Guterres "condemns all acts of violence and urges all parties and the media to refrain from disinformation, hate speech and incitement" to violence, he said.

Pupils and students in the tiny, landlocked nation formerly known as Swaziland have been protesting for a number of weeks, boycotting lessons and calling for free schooling, as well as an end to the regime under King Mswati III.

Authorities said Saturday schools had been shut indefinitely, a day after the country shut down the internet for two hours as pro-democracy marchers headed to the capital.

At least 28 people have died as police clashed with protesters in some of the worst unrest in the southern African country's history.
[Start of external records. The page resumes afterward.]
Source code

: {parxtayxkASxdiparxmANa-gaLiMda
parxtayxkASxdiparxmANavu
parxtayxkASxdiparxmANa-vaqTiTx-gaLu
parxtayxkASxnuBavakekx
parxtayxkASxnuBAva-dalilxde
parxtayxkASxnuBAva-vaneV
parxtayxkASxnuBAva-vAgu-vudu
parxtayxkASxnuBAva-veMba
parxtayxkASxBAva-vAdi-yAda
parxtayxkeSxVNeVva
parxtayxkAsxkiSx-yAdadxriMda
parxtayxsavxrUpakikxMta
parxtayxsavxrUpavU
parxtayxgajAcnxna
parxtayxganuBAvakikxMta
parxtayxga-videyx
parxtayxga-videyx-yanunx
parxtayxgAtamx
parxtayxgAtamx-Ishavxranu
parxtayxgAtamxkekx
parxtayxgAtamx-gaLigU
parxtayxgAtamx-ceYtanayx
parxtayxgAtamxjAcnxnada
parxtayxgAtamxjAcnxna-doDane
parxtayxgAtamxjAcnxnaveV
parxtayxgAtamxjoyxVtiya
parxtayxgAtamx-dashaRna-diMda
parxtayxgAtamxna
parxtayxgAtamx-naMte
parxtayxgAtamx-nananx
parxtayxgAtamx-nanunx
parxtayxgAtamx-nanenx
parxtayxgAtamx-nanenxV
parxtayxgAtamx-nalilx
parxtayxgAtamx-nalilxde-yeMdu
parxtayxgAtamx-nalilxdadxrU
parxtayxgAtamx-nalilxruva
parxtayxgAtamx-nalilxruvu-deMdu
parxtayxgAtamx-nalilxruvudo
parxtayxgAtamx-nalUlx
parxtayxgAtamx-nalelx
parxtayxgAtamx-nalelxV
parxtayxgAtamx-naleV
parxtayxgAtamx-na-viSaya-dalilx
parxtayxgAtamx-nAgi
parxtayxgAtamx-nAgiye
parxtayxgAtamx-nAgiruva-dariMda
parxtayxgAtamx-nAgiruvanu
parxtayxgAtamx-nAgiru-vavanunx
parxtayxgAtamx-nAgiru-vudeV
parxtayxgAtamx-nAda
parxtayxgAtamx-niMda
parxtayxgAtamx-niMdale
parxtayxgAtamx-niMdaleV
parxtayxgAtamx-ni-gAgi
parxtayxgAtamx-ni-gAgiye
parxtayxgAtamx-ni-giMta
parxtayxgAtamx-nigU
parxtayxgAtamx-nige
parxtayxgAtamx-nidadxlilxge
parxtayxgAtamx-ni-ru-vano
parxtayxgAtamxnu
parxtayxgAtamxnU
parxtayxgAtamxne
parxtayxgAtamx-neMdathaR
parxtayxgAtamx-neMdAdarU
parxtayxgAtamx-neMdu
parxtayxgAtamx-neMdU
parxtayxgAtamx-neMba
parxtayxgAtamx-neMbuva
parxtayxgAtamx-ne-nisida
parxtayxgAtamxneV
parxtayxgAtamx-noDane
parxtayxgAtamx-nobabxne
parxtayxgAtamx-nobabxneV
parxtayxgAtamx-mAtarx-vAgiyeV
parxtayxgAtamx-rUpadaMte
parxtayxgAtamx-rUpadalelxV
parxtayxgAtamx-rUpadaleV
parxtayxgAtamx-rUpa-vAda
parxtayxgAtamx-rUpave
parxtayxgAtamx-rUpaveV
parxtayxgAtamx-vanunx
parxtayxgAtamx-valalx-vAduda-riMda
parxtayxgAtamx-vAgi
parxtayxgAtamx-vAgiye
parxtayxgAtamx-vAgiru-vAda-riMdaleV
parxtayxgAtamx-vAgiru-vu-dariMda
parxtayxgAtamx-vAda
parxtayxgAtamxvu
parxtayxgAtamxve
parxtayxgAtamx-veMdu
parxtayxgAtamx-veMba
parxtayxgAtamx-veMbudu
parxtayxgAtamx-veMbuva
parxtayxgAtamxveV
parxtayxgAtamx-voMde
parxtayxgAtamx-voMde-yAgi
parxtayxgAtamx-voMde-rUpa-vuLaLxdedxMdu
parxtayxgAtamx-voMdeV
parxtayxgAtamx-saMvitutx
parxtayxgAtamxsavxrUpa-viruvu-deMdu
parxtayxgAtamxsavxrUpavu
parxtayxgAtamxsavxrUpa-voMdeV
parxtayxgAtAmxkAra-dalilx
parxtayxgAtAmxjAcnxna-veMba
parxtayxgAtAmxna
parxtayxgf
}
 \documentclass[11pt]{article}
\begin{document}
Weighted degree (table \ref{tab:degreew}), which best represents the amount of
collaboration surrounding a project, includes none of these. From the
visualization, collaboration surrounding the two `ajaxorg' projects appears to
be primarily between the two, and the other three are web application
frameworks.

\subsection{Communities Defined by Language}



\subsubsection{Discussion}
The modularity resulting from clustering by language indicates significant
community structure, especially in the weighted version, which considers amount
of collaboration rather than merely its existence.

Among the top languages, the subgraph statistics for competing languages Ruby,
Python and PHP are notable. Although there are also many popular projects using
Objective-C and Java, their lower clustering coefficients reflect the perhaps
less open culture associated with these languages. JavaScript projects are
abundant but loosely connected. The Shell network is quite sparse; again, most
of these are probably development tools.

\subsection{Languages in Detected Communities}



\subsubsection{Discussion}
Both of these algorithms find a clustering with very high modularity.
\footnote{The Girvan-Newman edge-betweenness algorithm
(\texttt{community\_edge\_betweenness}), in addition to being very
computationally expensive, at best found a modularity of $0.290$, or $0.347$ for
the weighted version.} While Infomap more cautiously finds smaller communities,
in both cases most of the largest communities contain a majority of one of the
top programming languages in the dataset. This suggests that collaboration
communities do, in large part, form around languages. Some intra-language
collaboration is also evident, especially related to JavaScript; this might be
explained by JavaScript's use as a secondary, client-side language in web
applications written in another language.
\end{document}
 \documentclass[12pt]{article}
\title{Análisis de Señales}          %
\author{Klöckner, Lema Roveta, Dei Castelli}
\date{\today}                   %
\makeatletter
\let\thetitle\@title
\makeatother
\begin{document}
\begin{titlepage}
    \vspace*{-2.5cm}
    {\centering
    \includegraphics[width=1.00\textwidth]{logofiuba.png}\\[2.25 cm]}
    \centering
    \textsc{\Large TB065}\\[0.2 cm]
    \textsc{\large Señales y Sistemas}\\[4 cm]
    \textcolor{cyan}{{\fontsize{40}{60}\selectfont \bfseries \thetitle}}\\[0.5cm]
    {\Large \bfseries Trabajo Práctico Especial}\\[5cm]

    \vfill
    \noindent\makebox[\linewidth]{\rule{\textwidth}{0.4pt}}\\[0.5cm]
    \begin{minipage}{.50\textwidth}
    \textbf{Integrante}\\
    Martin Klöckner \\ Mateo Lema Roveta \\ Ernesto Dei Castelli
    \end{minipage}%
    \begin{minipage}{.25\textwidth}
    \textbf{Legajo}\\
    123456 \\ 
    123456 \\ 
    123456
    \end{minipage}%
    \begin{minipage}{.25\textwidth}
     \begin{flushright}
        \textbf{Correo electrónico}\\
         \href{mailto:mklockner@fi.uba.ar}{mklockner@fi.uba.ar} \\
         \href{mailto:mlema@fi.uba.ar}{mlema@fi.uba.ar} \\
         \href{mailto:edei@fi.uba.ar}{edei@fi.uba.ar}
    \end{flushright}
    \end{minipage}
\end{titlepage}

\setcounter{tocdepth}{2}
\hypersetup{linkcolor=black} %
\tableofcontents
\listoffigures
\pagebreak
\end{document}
The latest fatality came on Wednesday.

Unions, opposition parties, student groups and private commuter bus operators have all joined the latest protests over the past two weeks.

Public transport was also at a standstill over the weekend.

King Mswati III has ruled Eswatini since 1986 and owns shares in all of the country's telecoms.

He is criticized for living a lavish lifestyle in one of the world's poorest countries and is also accused of stifling political parties.

The king has accused demonstrators of depriving children of their education by taking part in the protests.